- The People's Bank of China (PBoC) says the impact of the coronavirus on the economy will be limited.
- The 10-year US Treasury yield erased early gains.
- The US dollar index remains near 99.50 ahead of the FOMC meeting minutes.
The XAU/USD pair rose to its highest level since Jan. 8 at $1,611.07, and is close to a seven-year high. However, with the market sentiment improving ahead of the American session, the pair erased part of its earlier gains and was last seen trading at $1,606.90, with it continuing to gain 0.33% on the day.

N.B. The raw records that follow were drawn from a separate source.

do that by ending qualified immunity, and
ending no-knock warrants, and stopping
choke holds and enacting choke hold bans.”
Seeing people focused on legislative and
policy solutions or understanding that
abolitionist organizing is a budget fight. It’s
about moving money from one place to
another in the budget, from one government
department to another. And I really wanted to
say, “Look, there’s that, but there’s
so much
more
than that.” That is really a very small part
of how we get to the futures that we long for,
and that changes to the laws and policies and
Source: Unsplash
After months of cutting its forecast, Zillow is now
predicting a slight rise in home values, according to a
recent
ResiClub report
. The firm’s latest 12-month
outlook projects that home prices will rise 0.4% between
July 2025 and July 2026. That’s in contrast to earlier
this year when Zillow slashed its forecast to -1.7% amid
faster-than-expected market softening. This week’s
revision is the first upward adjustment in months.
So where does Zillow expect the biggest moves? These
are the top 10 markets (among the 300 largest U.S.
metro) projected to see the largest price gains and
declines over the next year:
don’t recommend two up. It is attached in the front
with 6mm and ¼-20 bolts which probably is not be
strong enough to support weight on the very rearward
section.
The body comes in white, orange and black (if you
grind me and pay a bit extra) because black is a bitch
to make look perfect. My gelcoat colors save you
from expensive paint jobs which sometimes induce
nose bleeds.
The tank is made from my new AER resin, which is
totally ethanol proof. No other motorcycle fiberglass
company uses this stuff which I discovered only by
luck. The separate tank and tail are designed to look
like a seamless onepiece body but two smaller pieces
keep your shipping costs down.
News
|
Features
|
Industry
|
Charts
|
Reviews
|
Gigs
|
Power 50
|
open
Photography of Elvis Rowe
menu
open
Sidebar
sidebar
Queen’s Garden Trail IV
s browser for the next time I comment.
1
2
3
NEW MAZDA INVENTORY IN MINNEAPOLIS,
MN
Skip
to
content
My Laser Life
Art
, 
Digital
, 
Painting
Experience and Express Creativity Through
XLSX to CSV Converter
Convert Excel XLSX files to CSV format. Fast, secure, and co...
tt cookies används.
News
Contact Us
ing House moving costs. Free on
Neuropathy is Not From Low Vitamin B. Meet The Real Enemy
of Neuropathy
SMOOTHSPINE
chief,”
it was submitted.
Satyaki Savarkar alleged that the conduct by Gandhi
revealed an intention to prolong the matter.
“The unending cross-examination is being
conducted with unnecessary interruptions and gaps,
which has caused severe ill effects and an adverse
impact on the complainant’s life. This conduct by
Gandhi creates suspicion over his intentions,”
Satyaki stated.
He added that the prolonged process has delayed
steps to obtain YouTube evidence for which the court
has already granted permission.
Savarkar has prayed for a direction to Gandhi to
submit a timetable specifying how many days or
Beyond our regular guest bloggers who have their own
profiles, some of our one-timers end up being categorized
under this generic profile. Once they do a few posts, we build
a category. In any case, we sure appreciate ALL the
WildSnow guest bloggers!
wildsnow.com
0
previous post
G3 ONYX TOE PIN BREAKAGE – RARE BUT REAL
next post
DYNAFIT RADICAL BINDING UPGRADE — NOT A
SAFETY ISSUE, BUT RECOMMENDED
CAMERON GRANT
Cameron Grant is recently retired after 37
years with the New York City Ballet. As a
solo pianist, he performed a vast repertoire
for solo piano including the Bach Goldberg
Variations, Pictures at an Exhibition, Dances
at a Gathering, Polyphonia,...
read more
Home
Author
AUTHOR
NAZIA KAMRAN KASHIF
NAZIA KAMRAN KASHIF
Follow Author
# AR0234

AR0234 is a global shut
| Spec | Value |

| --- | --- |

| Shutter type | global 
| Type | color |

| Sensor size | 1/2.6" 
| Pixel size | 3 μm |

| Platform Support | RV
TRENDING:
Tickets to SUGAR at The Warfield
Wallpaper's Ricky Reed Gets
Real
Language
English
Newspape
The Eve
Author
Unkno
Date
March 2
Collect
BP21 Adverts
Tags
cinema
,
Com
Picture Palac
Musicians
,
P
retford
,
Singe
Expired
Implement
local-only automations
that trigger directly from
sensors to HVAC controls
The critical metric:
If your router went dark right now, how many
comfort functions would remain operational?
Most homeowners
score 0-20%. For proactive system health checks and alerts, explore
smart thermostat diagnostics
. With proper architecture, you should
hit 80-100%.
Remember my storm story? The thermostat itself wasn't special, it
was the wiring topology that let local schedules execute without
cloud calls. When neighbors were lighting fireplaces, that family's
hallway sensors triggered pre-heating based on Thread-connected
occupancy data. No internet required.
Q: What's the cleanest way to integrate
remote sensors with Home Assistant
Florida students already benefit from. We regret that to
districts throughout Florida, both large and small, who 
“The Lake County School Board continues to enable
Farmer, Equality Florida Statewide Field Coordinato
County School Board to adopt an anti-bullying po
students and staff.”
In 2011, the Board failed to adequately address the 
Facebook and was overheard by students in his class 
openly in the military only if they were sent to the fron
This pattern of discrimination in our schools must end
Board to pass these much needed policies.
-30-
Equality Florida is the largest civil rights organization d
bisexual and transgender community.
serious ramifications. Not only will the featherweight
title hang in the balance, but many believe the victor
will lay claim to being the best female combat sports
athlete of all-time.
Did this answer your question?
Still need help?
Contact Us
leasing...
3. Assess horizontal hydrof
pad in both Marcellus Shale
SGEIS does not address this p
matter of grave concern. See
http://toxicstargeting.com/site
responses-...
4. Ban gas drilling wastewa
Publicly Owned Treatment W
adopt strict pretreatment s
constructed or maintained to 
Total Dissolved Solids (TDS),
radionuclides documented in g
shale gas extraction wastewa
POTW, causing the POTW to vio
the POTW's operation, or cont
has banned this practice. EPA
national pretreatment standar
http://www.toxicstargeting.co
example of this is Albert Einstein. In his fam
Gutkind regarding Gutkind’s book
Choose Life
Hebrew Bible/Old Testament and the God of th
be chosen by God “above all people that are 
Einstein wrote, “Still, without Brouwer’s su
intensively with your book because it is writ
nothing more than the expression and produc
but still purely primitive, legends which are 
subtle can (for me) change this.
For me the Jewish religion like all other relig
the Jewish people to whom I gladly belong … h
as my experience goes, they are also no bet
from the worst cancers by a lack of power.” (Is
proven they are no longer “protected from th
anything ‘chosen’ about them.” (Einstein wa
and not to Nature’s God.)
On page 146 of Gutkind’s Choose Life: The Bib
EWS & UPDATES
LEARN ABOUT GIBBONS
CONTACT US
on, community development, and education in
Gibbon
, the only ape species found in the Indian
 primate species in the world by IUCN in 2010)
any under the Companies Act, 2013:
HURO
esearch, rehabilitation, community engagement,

The People's Bank of China downplays the impact of the Corona virus
In its report on monetary policy implementation for the fourth quarter, the People's Bank of China (PBoC) said that the magnitude and duration of the impact of the coronavirus outbreak on the economy is expected to be limited. The People's Bank of China added that "the fundamentals of China's economy have not changed."
Reflecting a positive shift in risk perception, the US 10-year Treasury yield erased its early losses to flat on the day, and major European stock indices rose.
On the other hand, it seems that the broad strength of the US dollar is making it difficult for the pair to rise. The US dollar index, which measures the dollar's performance against a basket of six major currencies, remains at multi-month highs near 99.50 before the FOMC releases the minutes of its January monetary policy meeting later in the day.
In the meantime, markets will be paying close attention to Wall Street's performance to see if risk flows begin to dominate the markets in the second half of the day.